Avoir raison avec
Raymond Aron, car il a beaucoup vécu, tout vu, tout compris. Les lecteurs parfois irrités, toujours fascinés, et même les anciens marxistes repentis de la guerre froide et les nouveaux philosophes lui doivent plus qu'ils ne l'avouent, et plus généralement tous les hommes d'intelligence et de liberté reconnaîtront dans les
Mémoires de ce témoin privilégié, la marque de tous les doutes, de toutes les inquiétudes et de toutes les espérances qui les habitent. Grand observateur à la fois distancé et gourmand d'une actualité hallucinante, Aron a témoigné à sa manière de la grandeur irréductible de la conscience occidentale.
Sentinelle de la liberté, il a évité en leur temps les pièges des totalitarismes nazi ou stalinien et sut dénoncer dans la vulgate marxiste alors en honneur à Saint-Germain-des -Prés, un véritable opium des intellectuels qui intoxiquaient une génération d'esprits brillants menés tambour battant par
Jean-Paul Sartre et
Simone de Beauvoir.
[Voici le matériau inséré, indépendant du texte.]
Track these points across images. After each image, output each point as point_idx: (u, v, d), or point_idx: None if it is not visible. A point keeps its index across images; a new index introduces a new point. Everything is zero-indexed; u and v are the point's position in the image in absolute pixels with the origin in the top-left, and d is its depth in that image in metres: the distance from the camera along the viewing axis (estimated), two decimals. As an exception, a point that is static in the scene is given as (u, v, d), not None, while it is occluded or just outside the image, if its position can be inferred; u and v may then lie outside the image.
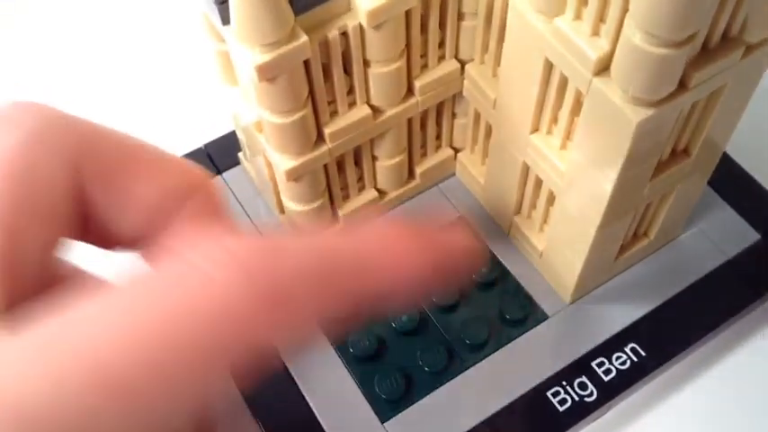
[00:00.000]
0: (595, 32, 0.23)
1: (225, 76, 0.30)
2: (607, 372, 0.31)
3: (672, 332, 0.32)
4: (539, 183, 0.31)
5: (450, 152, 0.35)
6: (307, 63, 0.26)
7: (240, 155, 0.36)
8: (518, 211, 0.33)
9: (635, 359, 0.31)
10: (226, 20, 0.25)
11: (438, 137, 0.35)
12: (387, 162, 0.33)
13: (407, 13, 0.27)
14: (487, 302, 0.33)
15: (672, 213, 0.32)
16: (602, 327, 0.32)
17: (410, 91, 0.30)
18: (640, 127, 0.23)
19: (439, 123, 0.34)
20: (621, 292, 0.33)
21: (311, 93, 0.27)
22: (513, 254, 0.34)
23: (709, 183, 0.32)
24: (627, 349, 0.31)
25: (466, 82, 0.31)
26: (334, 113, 0.29)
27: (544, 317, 0.32)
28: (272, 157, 0.30)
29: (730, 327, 0.33)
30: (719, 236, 0.34)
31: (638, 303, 0.33)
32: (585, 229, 0.28)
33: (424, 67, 0.30)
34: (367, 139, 0.31)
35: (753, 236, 0.34)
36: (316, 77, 0.27)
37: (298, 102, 0.27)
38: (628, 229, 0.31)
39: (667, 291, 0.33)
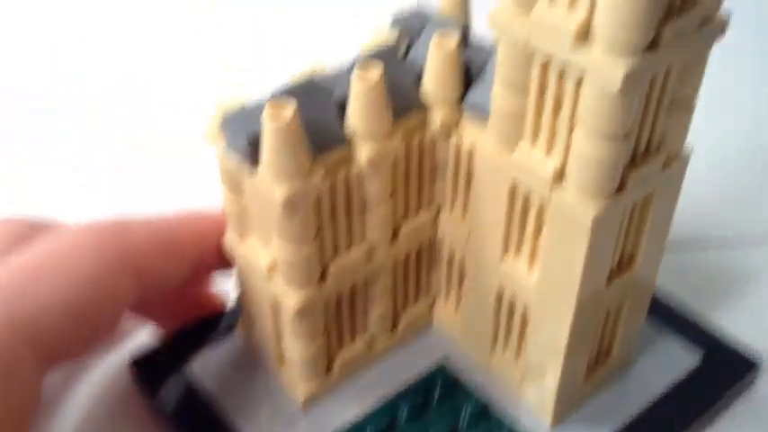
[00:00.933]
0: (549, 151, 0.30)
1: (238, 229, 0.35)
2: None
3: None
4: (511, 311, 0.36)
5: (428, 302, 0.40)
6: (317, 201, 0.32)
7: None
8: (494, 345, 0.38)
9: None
10: (255, 161, 0.31)
11: (417, 285, 0.40)
12: (377, 311, 0.37)
13: (394, 162, 0.34)
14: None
15: (626, 332, 0.36)
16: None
17: (395, 236, 0.36)
18: (596, 221, 0.29)
19: (418, 272, 0.39)
20: (598, 413, 0.37)
21: (319, 229, 0.33)
22: (495, 385, 0.38)
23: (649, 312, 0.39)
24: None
25: (441, 226, 0.37)
26: (336, 251, 0.34)
27: (529, 439, 0.36)
28: (282, 295, 0.34)
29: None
30: (666, 358, 0.39)
31: (614, 421, 0.36)
32: (557, 344, 0.33)
33: (406, 215, 0.36)
34: (362, 280, 0.36)
35: (695, 354, 0.39)
36: (324, 214, 0.32)
37: (308, 234, 0.32)
38: (593, 344, 0.36)
39: (629, 412, 0.37)
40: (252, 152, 0.31)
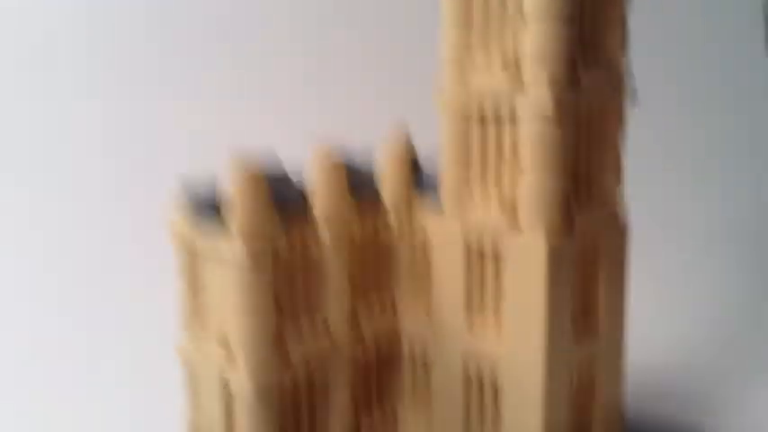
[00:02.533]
0: (499, 202, 0.32)
1: (192, 326, 0.34)
2: None
3: None
4: (482, 391, 0.35)
5: (393, 415, 0.39)
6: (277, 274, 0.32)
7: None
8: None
9: None
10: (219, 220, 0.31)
11: (379, 393, 0.38)
12: (339, 422, 0.35)
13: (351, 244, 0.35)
14: None
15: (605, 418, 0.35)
16: None
17: (359, 334, 0.36)
18: (551, 251, 0.30)
19: (379, 379, 0.38)
20: None
21: (279, 305, 0.32)
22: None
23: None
24: None
25: (403, 326, 0.37)
26: (299, 337, 0.33)
27: None
28: (238, 382, 0.32)
29: None
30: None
31: None
32: (533, 411, 0.32)
33: (370, 316, 0.37)
34: (325, 373, 0.34)
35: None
36: (285, 287, 0.32)
37: (269, 299, 0.31)
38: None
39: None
40: (215, 212, 0.32)
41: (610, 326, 0.35)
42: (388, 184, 0.36)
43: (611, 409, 0.36)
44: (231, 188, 0.31)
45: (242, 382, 0.31)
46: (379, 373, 0.39)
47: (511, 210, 0.32)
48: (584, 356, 0.34)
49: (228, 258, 0.31)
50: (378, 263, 0.37)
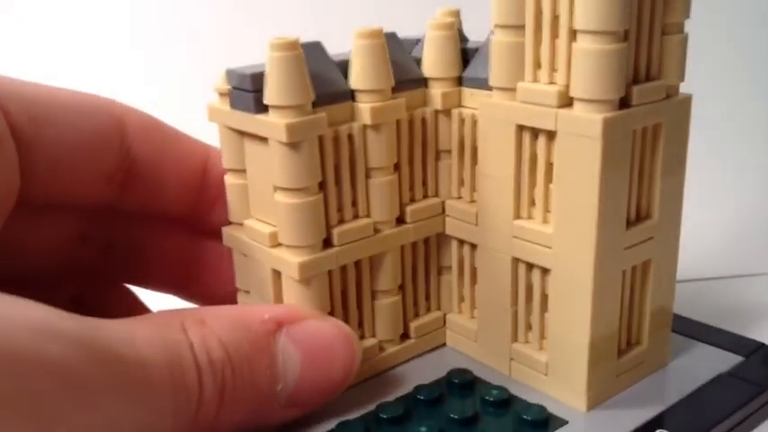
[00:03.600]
0: (551, 80, 0.30)
1: (239, 212, 0.34)
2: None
3: (695, 419, 0.32)
4: (529, 285, 0.33)
5: (440, 314, 0.38)
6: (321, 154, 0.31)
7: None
8: (515, 338, 0.35)
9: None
10: (260, 107, 0.31)
11: (427, 297, 0.38)
12: (385, 300, 0.35)
13: (398, 127, 0.33)
14: (504, 420, 0.32)
15: (654, 308, 0.34)
16: (625, 421, 0.31)
17: (402, 220, 0.35)
18: (606, 123, 0.28)
19: (428, 279, 0.37)
20: (635, 399, 0.33)
21: (323, 186, 0.32)
22: (518, 381, 0.34)
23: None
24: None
25: (448, 219, 0.36)
26: (341, 221, 0.33)
27: (563, 422, 0.31)
28: (282, 256, 0.32)
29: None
30: (706, 361, 0.36)
31: (652, 406, 0.32)
32: (583, 293, 0.30)
33: (412, 200, 0.35)
34: (369, 254, 0.34)
35: (734, 359, 0.36)
36: (328, 169, 0.32)
37: (314, 179, 0.31)
38: (620, 327, 0.33)
39: (673, 398, 0.33)
40: (257, 96, 0.31)
41: (666, 213, 0.32)
42: (433, 64, 0.34)
43: (662, 300, 0.34)
44: (268, 63, 0.30)
45: (287, 261, 0.31)
46: (427, 272, 0.37)
47: (563, 91, 0.30)
48: (638, 244, 0.32)
49: (268, 134, 0.30)
50: (424, 154, 0.35)
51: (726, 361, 0.36)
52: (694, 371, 0.35)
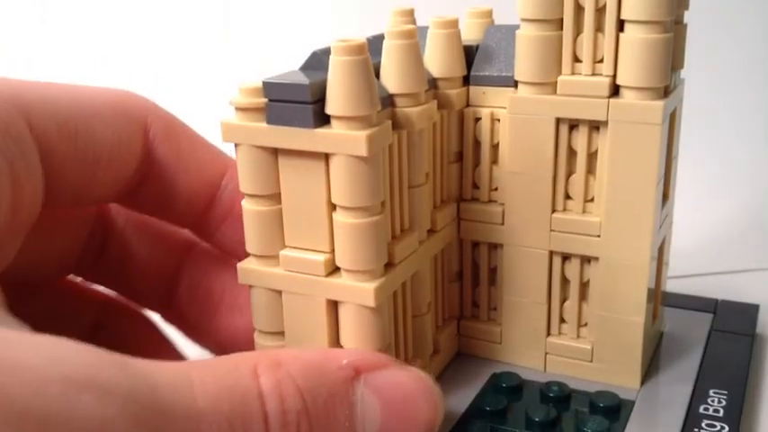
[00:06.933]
0: (592, 71, 0.30)
1: (268, 243, 0.30)
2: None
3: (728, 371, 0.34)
4: (564, 278, 0.34)
5: (454, 323, 0.36)
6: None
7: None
8: (549, 332, 0.35)
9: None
10: (319, 120, 0.27)
11: (442, 307, 0.36)
12: (420, 318, 0.33)
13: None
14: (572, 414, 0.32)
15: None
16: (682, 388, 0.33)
17: (432, 229, 0.33)
18: (665, 109, 0.30)
19: (443, 289, 0.35)
20: (671, 370, 0.35)
21: (383, 203, 0.29)
22: (561, 373, 0.34)
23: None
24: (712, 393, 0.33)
25: (463, 222, 0.35)
26: (394, 237, 0.30)
27: (631, 404, 0.32)
28: (348, 283, 0.28)
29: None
30: (689, 322, 0.39)
31: (688, 369, 0.35)
32: (640, 275, 0.32)
33: (434, 206, 0.34)
34: (415, 270, 0.31)
35: (708, 316, 0.40)
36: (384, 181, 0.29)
37: (381, 196, 0.28)
38: (655, 302, 0.35)
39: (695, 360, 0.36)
40: (316, 107, 0.27)
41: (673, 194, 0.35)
42: (440, 64, 0.32)
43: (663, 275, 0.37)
44: (332, 68, 0.26)
45: (358, 288, 0.28)
46: (444, 282, 0.35)
47: (611, 81, 0.30)
48: (663, 223, 0.34)
49: (335, 149, 0.27)
50: (443, 159, 0.34)
51: (704, 320, 0.39)
52: (689, 333, 0.38)
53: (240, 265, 0.31)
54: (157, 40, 0.67)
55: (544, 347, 0.35)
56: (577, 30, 0.31)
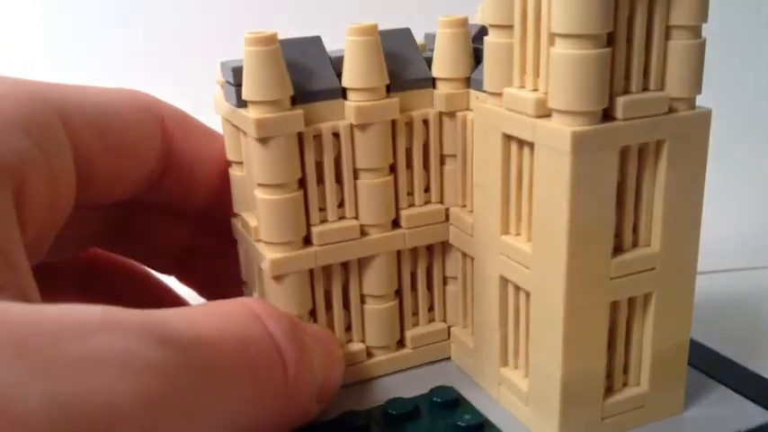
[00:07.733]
0: (535, 87, 0.27)
1: (243, 204, 0.34)
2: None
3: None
4: (517, 309, 0.31)
5: (444, 326, 0.36)
6: (301, 151, 0.31)
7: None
8: (504, 362, 0.32)
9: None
10: (242, 101, 0.31)
11: (431, 308, 0.36)
12: (375, 305, 0.34)
13: (394, 128, 0.32)
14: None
15: (659, 347, 0.30)
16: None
17: (397, 223, 0.34)
18: (575, 137, 0.25)
19: (430, 288, 0.36)
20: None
21: (303, 184, 0.31)
22: (502, 416, 0.31)
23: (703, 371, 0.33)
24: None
25: (452, 228, 0.34)
26: (324, 221, 0.32)
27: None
28: (261, 251, 0.32)
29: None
30: (727, 414, 0.31)
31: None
32: (555, 322, 0.28)
33: (411, 205, 0.34)
34: (354, 256, 0.33)
35: (761, 414, 0.31)
36: (309, 166, 0.31)
37: (290, 176, 0.30)
38: (612, 365, 0.30)
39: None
40: (238, 90, 0.31)
41: (674, 239, 0.28)
42: (440, 63, 0.32)
43: (672, 339, 0.30)
44: (244, 57, 0.29)
45: (263, 257, 0.31)
46: (429, 281, 0.35)
47: (541, 99, 0.27)
48: (631, 274, 0.28)
49: (246, 129, 0.30)
50: (426, 158, 0.34)
51: (748, 416, 0.31)
52: (709, 424, 0.31)
53: (232, 219, 0.36)
54: (157, 40, 0.68)
55: (498, 377, 0.32)
56: (525, 39, 0.27)
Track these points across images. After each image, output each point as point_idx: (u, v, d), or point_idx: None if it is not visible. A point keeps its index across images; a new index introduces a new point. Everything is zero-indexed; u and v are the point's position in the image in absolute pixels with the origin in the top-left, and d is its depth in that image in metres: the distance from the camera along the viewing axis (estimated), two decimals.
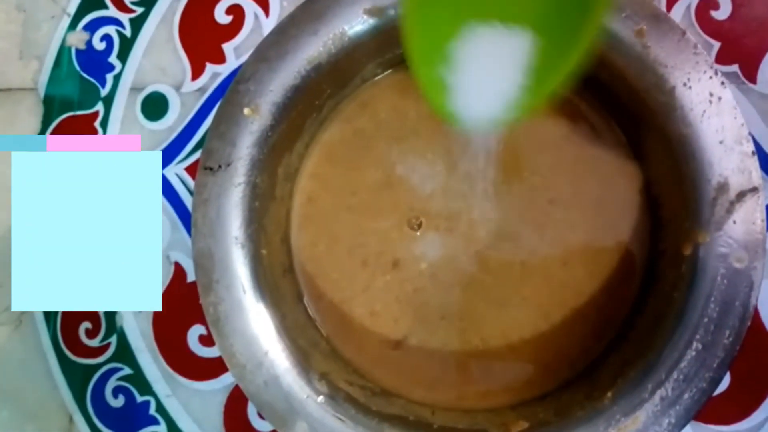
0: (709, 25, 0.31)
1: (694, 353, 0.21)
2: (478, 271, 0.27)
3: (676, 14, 0.31)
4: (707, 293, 0.21)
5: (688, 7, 0.31)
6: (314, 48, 0.24)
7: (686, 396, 0.21)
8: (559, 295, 0.26)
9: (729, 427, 0.28)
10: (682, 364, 0.21)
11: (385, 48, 0.26)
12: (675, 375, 0.21)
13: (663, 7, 0.31)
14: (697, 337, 0.21)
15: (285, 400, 0.23)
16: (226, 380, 0.31)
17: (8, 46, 0.36)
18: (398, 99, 0.28)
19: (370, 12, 0.24)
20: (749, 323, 0.21)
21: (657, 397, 0.21)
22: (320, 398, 0.23)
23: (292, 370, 0.23)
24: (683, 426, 0.21)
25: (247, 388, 0.23)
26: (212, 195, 0.24)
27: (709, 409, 0.29)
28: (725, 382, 0.29)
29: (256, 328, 0.23)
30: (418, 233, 0.27)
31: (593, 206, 0.27)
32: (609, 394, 0.22)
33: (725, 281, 0.21)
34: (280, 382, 0.23)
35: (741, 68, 0.30)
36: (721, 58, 0.30)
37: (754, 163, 0.21)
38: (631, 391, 0.22)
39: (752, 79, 0.30)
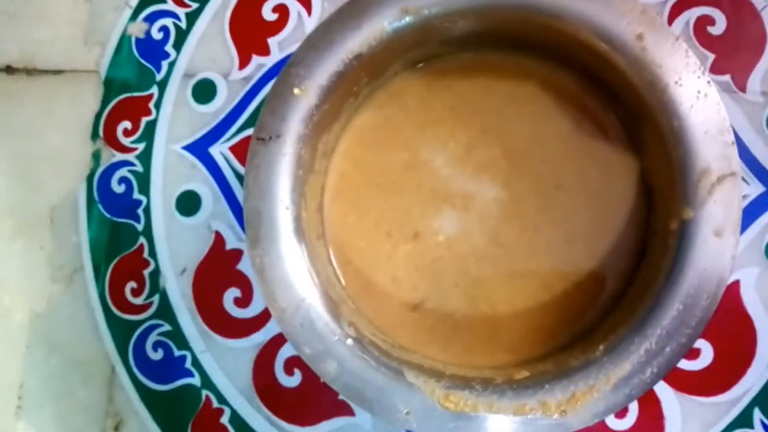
0: (705, 39, 0.34)
1: (675, 313, 0.24)
2: (490, 245, 0.30)
3: (677, 28, 0.35)
4: (689, 262, 0.24)
5: (687, 23, 0.35)
6: (357, 40, 0.28)
7: (668, 349, 0.24)
8: (562, 269, 0.30)
9: (711, 398, 0.31)
10: (665, 322, 0.24)
11: (418, 44, 0.29)
12: (659, 331, 0.24)
13: (665, 20, 0.35)
14: (679, 299, 0.24)
15: (319, 341, 0.26)
16: (257, 339, 0.35)
17: (75, 33, 0.40)
18: (425, 91, 0.32)
19: (407, 11, 0.28)
20: (724, 288, 0.24)
21: (642, 350, 0.24)
22: (349, 341, 0.26)
23: (325, 315, 0.26)
24: (664, 374, 0.24)
25: (286, 329, 0.26)
26: (263, 162, 0.27)
27: (692, 382, 0.32)
28: (708, 357, 0.32)
29: (295, 278, 0.27)
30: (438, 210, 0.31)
31: (595, 192, 0.30)
32: (601, 347, 0.25)
33: (705, 251, 0.24)
34: (315, 324, 0.26)
35: (733, 78, 0.34)
36: (715, 69, 0.34)
37: (733, 152, 0.25)
38: (620, 344, 0.25)
39: (743, 88, 0.34)
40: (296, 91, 0.27)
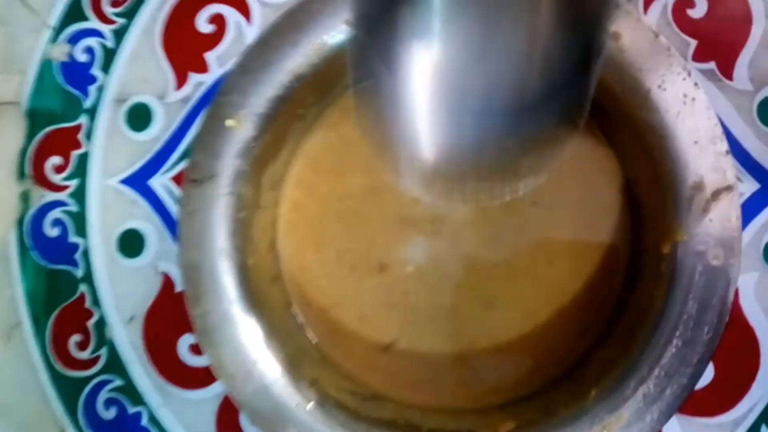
0: (685, 24, 0.31)
1: (674, 350, 0.22)
2: (465, 273, 0.28)
3: (653, 13, 0.31)
4: (686, 291, 0.22)
5: (665, 6, 0.31)
6: (296, 59, 0.24)
7: (668, 392, 0.22)
8: (545, 295, 0.27)
9: (713, 419, 0.29)
10: (663, 361, 0.22)
11: None
12: (656, 372, 0.22)
13: (640, 6, 0.32)
14: (677, 334, 0.22)
15: (275, 409, 0.23)
16: (218, 389, 0.32)
17: None
18: None
19: (350, 23, 0.24)
20: (727, 318, 0.21)
21: (640, 394, 0.22)
22: (310, 405, 0.23)
23: (281, 378, 0.23)
24: (665, 421, 0.21)
25: (237, 398, 0.23)
26: (197, 207, 0.24)
27: (693, 402, 0.29)
28: (709, 375, 0.29)
29: (245, 338, 0.24)
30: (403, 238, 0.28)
31: (575, 206, 0.27)
32: (593, 392, 0.22)
33: (703, 278, 0.22)
34: (270, 390, 0.23)
35: (718, 65, 0.31)
36: (698, 56, 0.31)
37: (728, 162, 0.22)
38: (614, 388, 0.22)
39: (729, 75, 0.31)
40: (229, 122, 0.24)
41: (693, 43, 0.31)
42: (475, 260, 0.28)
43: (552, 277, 0.27)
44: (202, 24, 0.34)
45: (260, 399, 0.23)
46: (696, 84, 0.22)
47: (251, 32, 0.34)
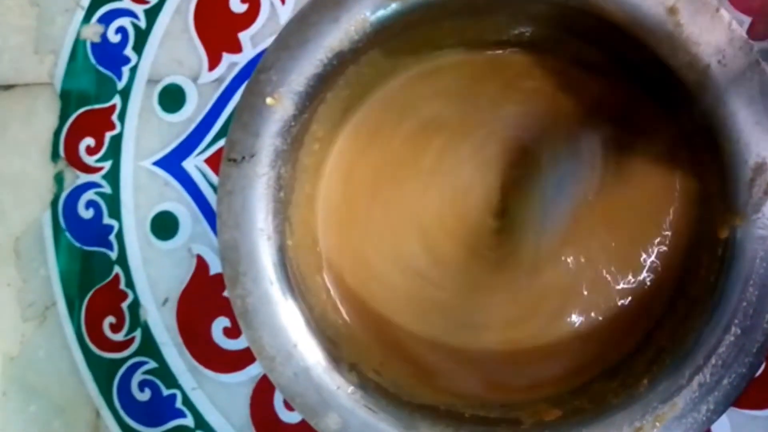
0: (739, 1, 0.30)
1: (732, 338, 0.21)
2: (511, 269, 0.27)
3: None
4: (745, 277, 0.21)
5: None
6: (336, 35, 0.24)
7: (725, 382, 0.21)
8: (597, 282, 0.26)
9: (764, 412, 0.28)
10: (721, 350, 0.21)
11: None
12: (713, 360, 0.21)
13: None
14: (736, 321, 0.21)
15: (316, 392, 0.22)
16: (252, 372, 0.31)
17: (23, 41, 0.36)
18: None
19: None
20: None
21: (695, 383, 0.21)
22: (351, 389, 0.23)
23: (321, 361, 0.23)
24: (722, 412, 0.21)
25: (277, 381, 0.23)
26: (236, 187, 0.23)
27: (744, 394, 0.28)
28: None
29: (285, 319, 0.23)
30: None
31: (632, 190, 0.26)
32: (645, 381, 0.21)
33: (764, 264, 0.21)
34: (311, 373, 0.23)
35: None
36: (754, 34, 0.29)
37: None
38: (667, 377, 0.21)
39: None
40: (269, 100, 0.23)
41: (747, 20, 0.30)
42: (525, 255, 0.27)
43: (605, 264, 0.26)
44: (236, 3, 0.34)
45: (300, 382, 0.22)
46: (758, 61, 0.21)
47: (285, 11, 0.33)
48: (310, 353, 0.23)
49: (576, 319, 0.25)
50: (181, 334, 0.32)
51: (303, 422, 0.30)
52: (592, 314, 0.25)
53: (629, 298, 0.25)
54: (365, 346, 0.26)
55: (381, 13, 0.24)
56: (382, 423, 0.22)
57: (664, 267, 0.24)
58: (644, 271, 0.25)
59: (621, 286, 0.25)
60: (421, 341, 0.26)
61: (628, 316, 0.25)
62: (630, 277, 0.25)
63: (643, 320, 0.24)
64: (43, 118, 0.35)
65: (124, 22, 0.35)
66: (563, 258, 0.26)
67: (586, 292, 0.25)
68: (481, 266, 0.27)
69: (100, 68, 0.35)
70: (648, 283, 0.25)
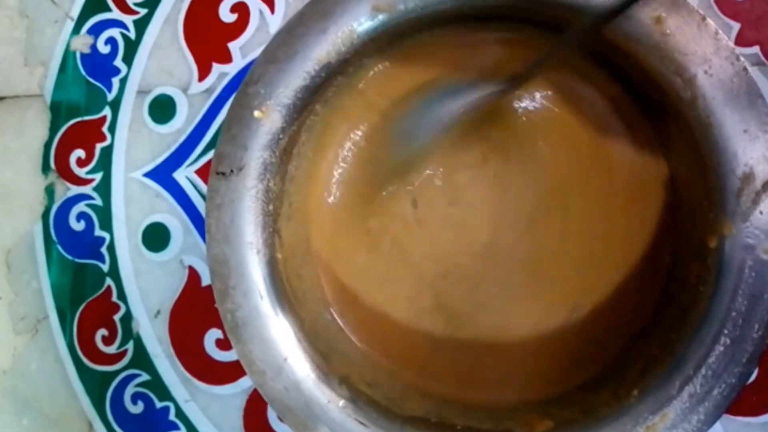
0: (728, 7, 0.30)
1: (722, 348, 0.21)
2: (506, 267, 0.27)
3: None
4: (734, 286, 0.21)
5: None
6: (323, 47, 0.24)
7: (715, 392, 0.21)
8: (586, 289, 0.26)
9: (758, 419, 0.28)
10: (710, 360, 0.21)
11: (394, 43, 0.25)
12: (703, 371, 0.21)
13: None
14: (725, 331, 0.21)
15: (306, 406, 0.22)
16: (245, 384, 0.31)
17: (13, 53, 0.36)
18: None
19: (378, 8, 0.23)
20: None
21: (685, 394, 0.21)
22: (341, 402, 0.23)
23: (312, 375, 0.23)
24: (713, 422, 0.20)
25: (268, 395, 0.23)
26: (225, 200, 0.23)
27: (736, 402, 0.28)
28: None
29: (275, 333, 0.23)
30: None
31: (619, 199, 0.26)
32: (635, 391, 0.21)
33: (753, 273, 0.21)
34: (301, 387, 0.23)
35: (762, 49, 0.29)
36: (741, 40, 0.29)
37: None
38: (658, 387, 0.21)
39: None
40: (256, 113, 0.23)
41: (736, 26, 0.30)
42: (517, 255, 0.27)
43: (593, 272, 0.26)
44: (225, 13, 0.34)
45: (291, 395, 0.22)
46: (745, 69, 0.21)
47: (275, 21, 0.33)
48: (301, 367, 0.23)
49: (564, 317, 0.25)
50: (173, 346, 0.32)
51: None
52: (579, 316, 0.25)
53: (617, 302, 0.25)
54: (359, 356, 0.26)
55: (368, 24, 0.24)
56: None
57: (653, 275, 0.24)
58: (632, 274, 0.25)
59: (609, 290, 0.25)
60: (417, 341, 0.26)
61: (620, 317, 0.25)
62: (617, 282, 0.25)
63: (633, 323, 0.24)
64: (33, 129, 0.35)
65: (114, 32, 0.35)
66: (554, 262, 0.26)
67: (573, 298, 0.25)
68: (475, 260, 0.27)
69: (90, 79, 0.35)
70: (636, 287, 0.25)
Il a sans doute eu parfois le regret; et si ses
Mémoires s'en font l'écho de ne pas avoir été, ni un homme de plaisir comme son frère Adrien, ni un écrivain à part entière comme
Sartre ou Camu, ni un homme d'action comme
De Gaulle ou Kissinger, il a eu l'immense sagesse d'étouffer en lui ces tentations éclatées pour se consacrer exclusivement à l'exercice souverain de l'intelligence critique.